Add diagram to DeepSeek Sparse Attention content for clarity

vukrosic · vukrosic · commit bebbb9c246d8 · 2025-10-01T20:37:01.000+02:00
- Included an illustration of the Attention Architecture to enhance understanding of the DeepSeek Sparse Attention (DSA) mechanism.
- Removed the duplicate image to streamline the document and maintain focus on the new diagram.
- Updated accompanying text to clarify the relationship between DSA and Multi-Head Latent Attention (MLA).
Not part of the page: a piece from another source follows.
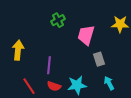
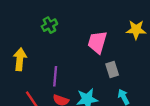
green cross: (58, 20) -> (49, 25), moved

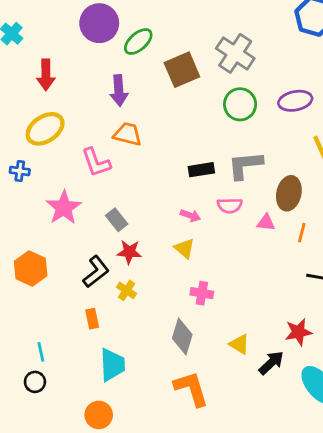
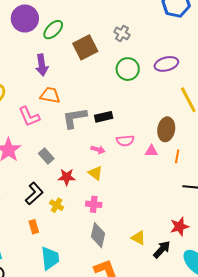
gray cross: (235, 53) -> (122, 33), size x0.6
gray L-shape: (245, 165) -> (75, 118), moved
red star: (129, 252) -> (67, 177), moved
pink cross: (202, 293) -> (94, 204), moved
diff --git a/public/content/deepseek-sparse-attention/deepseek-sparse-attention-content.md b/public/content/deepseek-sparse-attention/deepseek-sparse-attention-content.md
@@ -37,6 +37,9 @@ Doubling the text length from 10,000 to 20,000 tokens doesn't just double the co
 
 Instead of having each token attend to all previous tokens, DeepSeek Sparse Attention (DSA) intelligently selects a small, fixed-size subset ($k$) of the most relevant previous tokens to attend to. This changes the complexity from $O(L^2)$ to $O(L \cdot k)$, which is much more manageable since $k$ is a small constant (e.g., 2048) and $L$ can be very large (e.g., 128,000 or 2,000,000).
 
+![Attention Architecture](/content/deepseek-sparse-attention/Attention-architecture.png)
+
+*Let's explain how DSA (marked in green) works with MLA (Multi-Head Latent Attention).*
 
 DSA is made of two main components:
 
@@ -120,7 +123,6 @@ They didn't train this model from scratch. They cleverly adapted an existing, po
 #### Stage 2: Post-Training
 After the pre-training was done, they fine-tuned the model for specific tasks (like coding, math, reasoning, and following instructions) using Reinforcement Learning (RL). Crucially, they used the **exact same data and methods** as they did for the original DeepSeek-V3.1-Terminus model. This ensures a fair comparison between the dense and sparse models.
 
-![Attention Architecture](/content/deepseek-sparse-attention/Attention-architecture.png)
 
 ---